# I'm about to lose it rant.



## bojangles (Oct 11, 2016)

The WW and I have been separated for a few months now. We don't talk. I cannot prove adultery in court (but she's admitted to it). Filing uncontested using mutual consent as the grounds requires a separation agreement is in place. I sent her a fair, clean break, no b.s. agreement early last week and asked if we could have it in place by week's end. She said "probably". I said, "please give me a definitive date." Maybe I didn't say it that nicely but still wanted a definitive date to have it in place. She said, "I can't do that right now but will let you know when I can." No kids, assets or property to be fought over. She has agreed we should have a "smooth, fast and cheap" divorce and then drags her feet when I try to get the process moving...wtf? 

She is insane. We are trying to do this without attorneys. It is a pretty bureaucratic process to properly file and serve papers w/out a lawyer but it can be done. I was going to do all the heavy lifting. She likely doesn't understand the process well enough to execute it to a judge's satisfaction, nor have the inclination to research/learn it.
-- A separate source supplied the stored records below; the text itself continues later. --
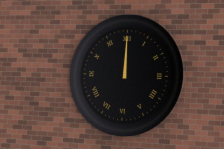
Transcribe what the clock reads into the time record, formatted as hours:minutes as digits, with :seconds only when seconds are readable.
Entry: 12:00
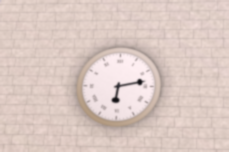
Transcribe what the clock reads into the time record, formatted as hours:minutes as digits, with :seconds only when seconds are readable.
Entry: 6:13
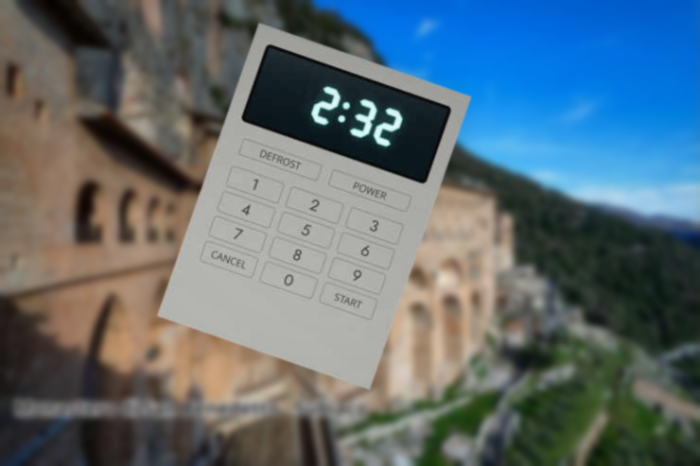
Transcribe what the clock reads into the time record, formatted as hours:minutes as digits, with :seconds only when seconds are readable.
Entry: 2:32
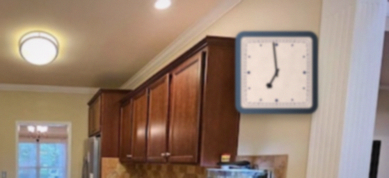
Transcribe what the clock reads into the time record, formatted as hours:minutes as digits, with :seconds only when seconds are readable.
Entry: 6:59
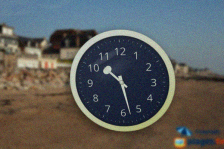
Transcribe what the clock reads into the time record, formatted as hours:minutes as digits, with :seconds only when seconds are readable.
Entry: 10:28
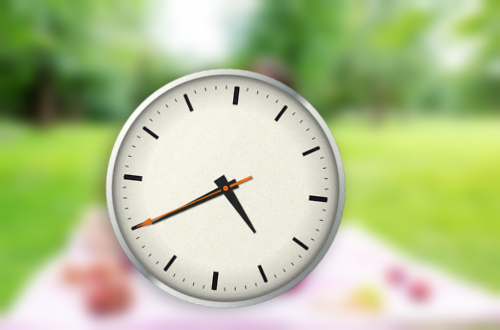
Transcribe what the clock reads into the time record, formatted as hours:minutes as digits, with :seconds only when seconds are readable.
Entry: 4:39:40
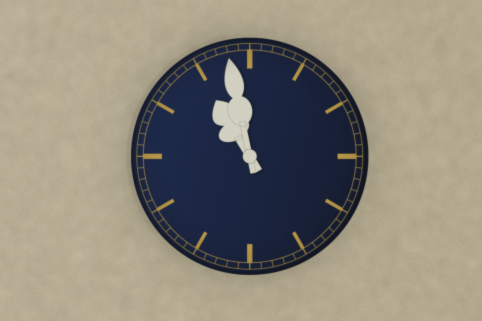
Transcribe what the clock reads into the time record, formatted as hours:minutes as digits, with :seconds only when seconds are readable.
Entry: 10:58
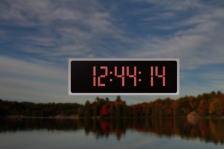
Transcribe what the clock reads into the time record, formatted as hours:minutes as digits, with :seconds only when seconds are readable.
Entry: 12:44:14
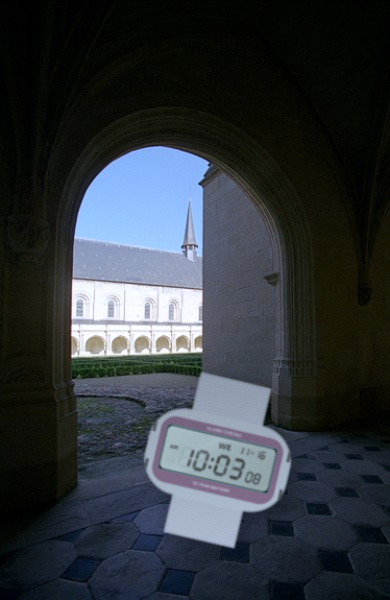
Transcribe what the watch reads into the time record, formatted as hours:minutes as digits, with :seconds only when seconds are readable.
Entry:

The courthouse is a major inconvenience for both of us and would require 1/2 day off of work. Now, I wait for her to get around to the separation agreement, whenever it might suit her fancy...or another 8 months so I can use different grounds. 

She did this when I wanted to get some items back from our old apartment too. "When can I get them?" "Sunday" Sunday rolls around, I call, no answer. Texts back, "Sorry, can't today". She's trying to imply that her affair schedule is so spur of the moment, that any and all business regarding separation or divorce must be tentative in case OM has a window to get away. I've know about the affair for so long that it can't hurt me any deeper. I know they're getting it on every chance they can, big deal. Now she's twisting the knife, leaving me dead in the water to take action to divorce her. I don't care about dignity, respect or winning. I just want to get the paperwork moving for some semblance of some fvcking closure and she stonewalls. She knows I can be impatient and is doing this to punish me...for her affair...that's my fault because I didn't meet her emotional need to be a gd fairy princess. 
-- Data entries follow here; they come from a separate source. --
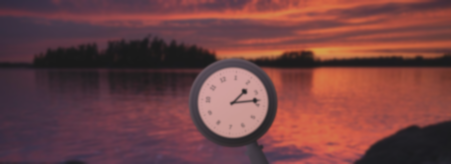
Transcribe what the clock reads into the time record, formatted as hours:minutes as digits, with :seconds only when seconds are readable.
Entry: 2:18
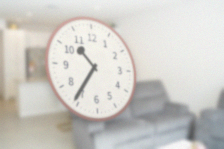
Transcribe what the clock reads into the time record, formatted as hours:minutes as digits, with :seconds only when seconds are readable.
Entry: 10:36
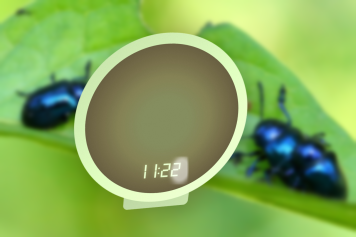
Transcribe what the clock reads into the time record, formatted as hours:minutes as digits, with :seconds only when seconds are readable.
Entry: 11:22
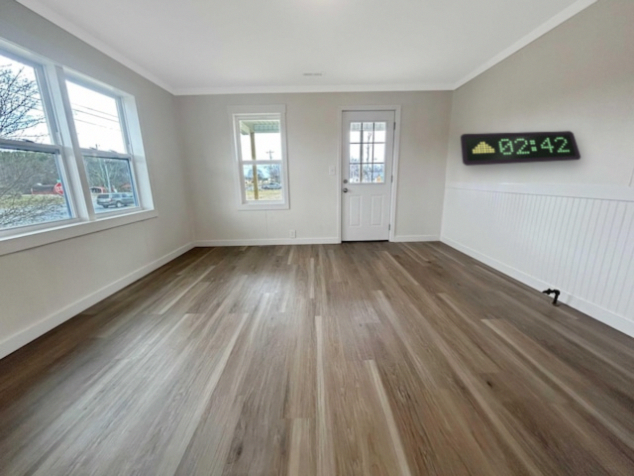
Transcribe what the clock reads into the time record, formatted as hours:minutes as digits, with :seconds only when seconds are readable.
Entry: 2:42
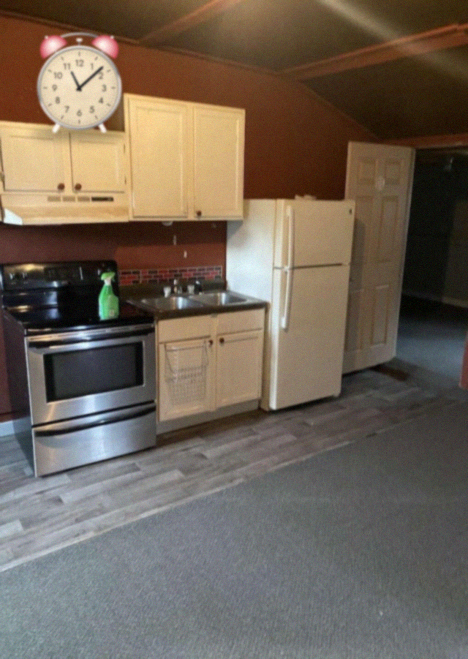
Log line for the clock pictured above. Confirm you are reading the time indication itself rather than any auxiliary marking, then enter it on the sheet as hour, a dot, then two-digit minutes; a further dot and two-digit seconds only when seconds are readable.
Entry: 11.08
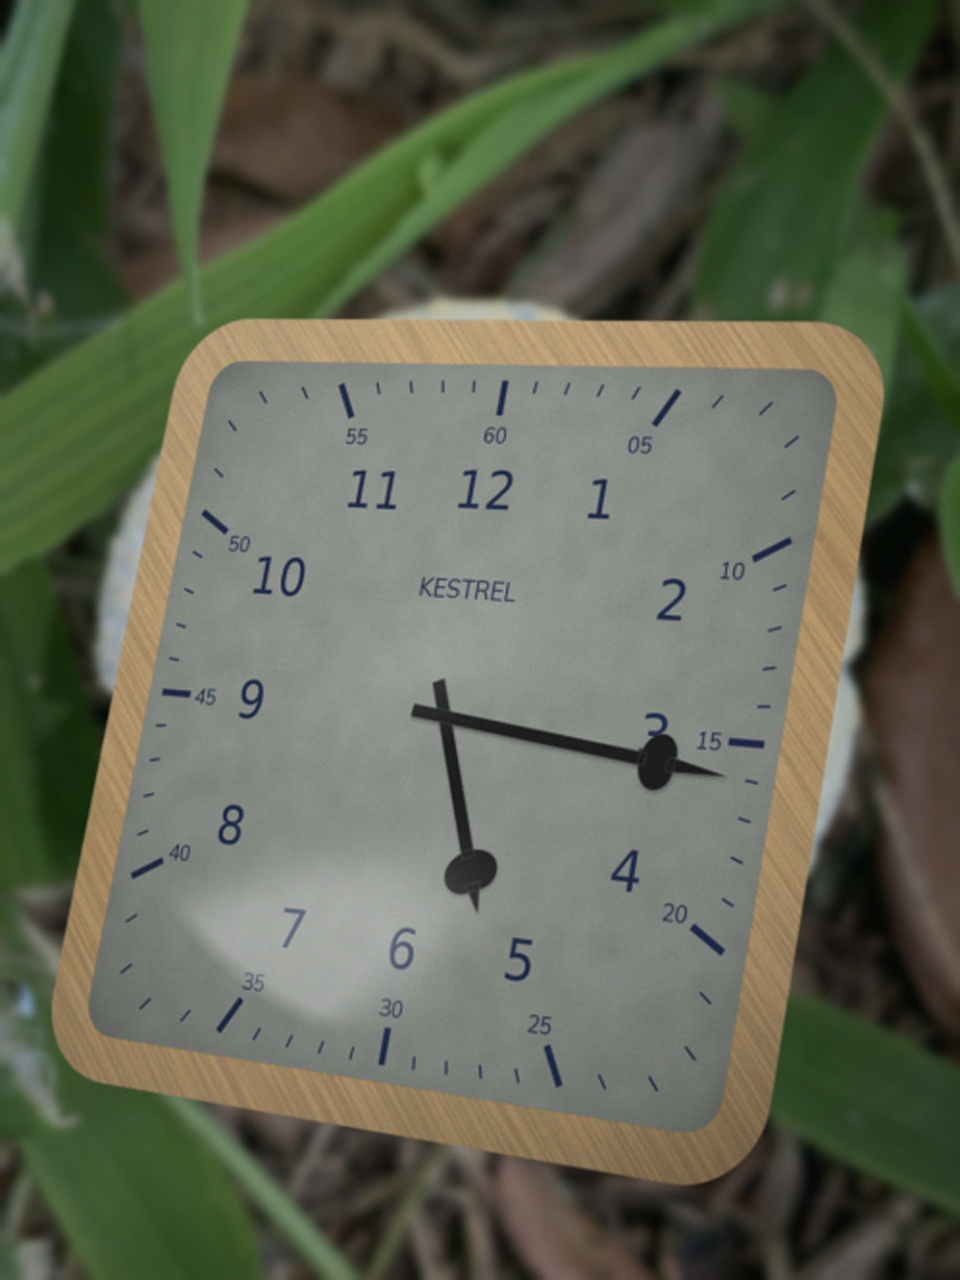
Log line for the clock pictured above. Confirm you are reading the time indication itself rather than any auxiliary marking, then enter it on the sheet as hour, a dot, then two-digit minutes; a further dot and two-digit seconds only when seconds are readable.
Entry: 5.16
Getting a lawyer right now is a waste of money. In time she'll probably get one and then I'll have to...and there's no assets to fight over!!! It's either separation agreement or wait 8 months. Or blow a couple grand on a PI to _maybe_ prove adultery and file under that. 

Arghhh!!!! F the 180, I'm getting smashed tonight.


----------



## Hope1964 (Sep 26, 2011)

So stop caring. Quit being in such a hurry. Move on with your life and forget about wanting to be divorced so badly. In the grand scheme of things, what does it matter if you're divorced or not? All it is is a piece of paper.


----------



## bojangles (Oct 11, 2016)

I wish it were that easy for me, but I will have to learn to not care, it's really the only option right now.


----------



## Hope1964 (Sep 26, 2011)

Yes it sounds like it is.

So, how are you going to do it? How are you going to NOT CARE?


----------



## Lostinthought61 (Nov 5, 2013)

at this point she needs to feel pain as well, find out the OM name and tell his wife about the affair that will certainly get her attention.


----------



## SunCMars (Feb 29, 2016)

Hope1964 said:


> So stop caring. Quit being in such a hurry. Move on with your life and forget about wanting to be divorced so badly. In the grand scheme of things, what does it matter if you're divorced or not? All* it is is a piece of paper*.
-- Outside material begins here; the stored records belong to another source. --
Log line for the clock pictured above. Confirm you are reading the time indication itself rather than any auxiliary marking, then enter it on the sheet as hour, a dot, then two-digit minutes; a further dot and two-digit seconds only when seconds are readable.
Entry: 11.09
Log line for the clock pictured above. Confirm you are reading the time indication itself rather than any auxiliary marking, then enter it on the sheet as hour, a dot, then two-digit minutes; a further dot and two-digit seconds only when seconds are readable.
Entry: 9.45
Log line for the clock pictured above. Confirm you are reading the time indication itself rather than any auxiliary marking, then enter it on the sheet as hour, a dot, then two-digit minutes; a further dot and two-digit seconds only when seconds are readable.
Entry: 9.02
In the finger/hand game, "Paper, Scissor, Rock"........*the Paper* beats the snot out of the Rock. He is the Rock....sadly Limestone. The drip-drip from her [fire-her] hose erodes away at him.
.................................................................................................................................................

Divorce:

It represents 1/2 of finality and closure.

The other 1/2 is indifference. True to its definition it is indifferent to its new owner's timeline.


----------



## bojangles (Oct 11, 2016)

Hope1964 said:


> Yes it sounds like it is.
> 
> So, how are you going to do it? How are you going to NOT CARE?


Well, I just started IC. He hasn't told me anything I've yet to read online...reading this forum has been more helpful than him, but I'll keep going until my free visits are used up under my employer's plan. I might seek out a psychiatrist to see if I should get on meds or just push through without. I have a general checkup coming soon and will ask for a referral or just straight up ask my GP for anti anxiety meds...which they're typically stingy with, I've heard. I've been going to local support groups for NMMNG and newly separated/divorced people in my area and those help. 

Need to start meditating more, diet, exercise, etc. Only been batting about .500 on that. Thursday I'm getting my car inspected to be an uber, so I can do that in my spare time.

Today just sucks for some reason and I felt like ranting. 



Xenote said:


> at this point she needs to feel pain as well, find out the OM name and tell his wife about the affair that will certainly get her attention.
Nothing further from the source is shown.